The incessant thump these days is a mallet and chisel. We’re having the brick on the house redone. It dates from 1902 when the house was built: a row house with a flat roof and cornice, as is common in Point St. Charles in southwest Montreal. (For a standard Point cornice, see the blog photo above.)
When we bought the house ten years ago, we sometimes noticed a shard of brick on the deck in the winter. Broken clay in the white snow. Hard to miss. Every winter more bits of brick flake and pop off the walls. The snow gets peppered.
We've heard lots of theories as to why this happens—as many as there are people willing to hypothesize. It could be the heat escaping from a poorly insulated house. It could be pockets of moisture that expand and contract. It could be the layer of paint a previous owner slathered on the brick, thus sealing what should ideally be porous. (Except that I’ve seen pieces of brick on the ground below unpainted brick houses.) Etc, etc.

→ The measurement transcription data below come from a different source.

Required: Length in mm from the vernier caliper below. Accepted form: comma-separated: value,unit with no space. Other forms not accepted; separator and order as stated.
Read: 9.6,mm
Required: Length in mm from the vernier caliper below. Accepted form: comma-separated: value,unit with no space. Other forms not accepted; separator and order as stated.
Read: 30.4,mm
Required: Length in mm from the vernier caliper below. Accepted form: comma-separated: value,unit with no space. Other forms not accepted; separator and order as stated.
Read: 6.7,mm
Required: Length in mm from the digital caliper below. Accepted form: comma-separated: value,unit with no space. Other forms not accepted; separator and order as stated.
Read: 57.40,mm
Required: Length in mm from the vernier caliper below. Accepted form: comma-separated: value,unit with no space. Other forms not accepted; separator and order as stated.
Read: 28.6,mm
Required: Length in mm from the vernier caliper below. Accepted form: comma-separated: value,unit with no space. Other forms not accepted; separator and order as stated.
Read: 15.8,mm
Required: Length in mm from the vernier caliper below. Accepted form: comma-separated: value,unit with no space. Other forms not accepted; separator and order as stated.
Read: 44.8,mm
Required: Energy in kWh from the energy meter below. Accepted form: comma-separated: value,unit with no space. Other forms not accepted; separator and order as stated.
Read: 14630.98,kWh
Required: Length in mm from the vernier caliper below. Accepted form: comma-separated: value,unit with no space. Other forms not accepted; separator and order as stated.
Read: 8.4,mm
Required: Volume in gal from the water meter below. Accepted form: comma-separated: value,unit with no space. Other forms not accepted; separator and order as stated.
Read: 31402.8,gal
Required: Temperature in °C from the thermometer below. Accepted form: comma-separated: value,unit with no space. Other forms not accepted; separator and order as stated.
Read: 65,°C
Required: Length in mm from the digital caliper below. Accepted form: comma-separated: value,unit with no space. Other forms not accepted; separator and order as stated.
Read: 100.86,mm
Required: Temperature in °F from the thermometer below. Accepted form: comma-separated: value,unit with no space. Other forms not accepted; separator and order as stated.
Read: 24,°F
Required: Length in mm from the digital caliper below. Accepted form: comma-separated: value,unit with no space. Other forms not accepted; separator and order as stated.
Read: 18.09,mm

I don’t know what the answer is. Our brick pops and the mortar between the bricks is aged and thin like a measly layer of stone jam. We asked about sandblasting, which looks great, but apparently weakens the brick. And we would still have to repoint the mortar. Replacing the brick would cost as much as we paid for the house. No thanks. Some people cover their ageing brick with siding. I don’t like the look of siding. Everyone gave us different advice depending on what they were selling. We wondered if eventually we would have a house left. Perhaps in twenty years, if we didn’t fix the brick, we would be living in rooms with only inside walls.
Last summer I noticed a man working on a neighbour’s house. He was up on the scaffolding, chiselling away the old bricks and turning them around so the inside edge faced outward.
What a great idea! Recycling the old brick which is of higher quality—denser—than most of the new brick used now. And beautiful! All that lovely hundred-year old brick given a new life.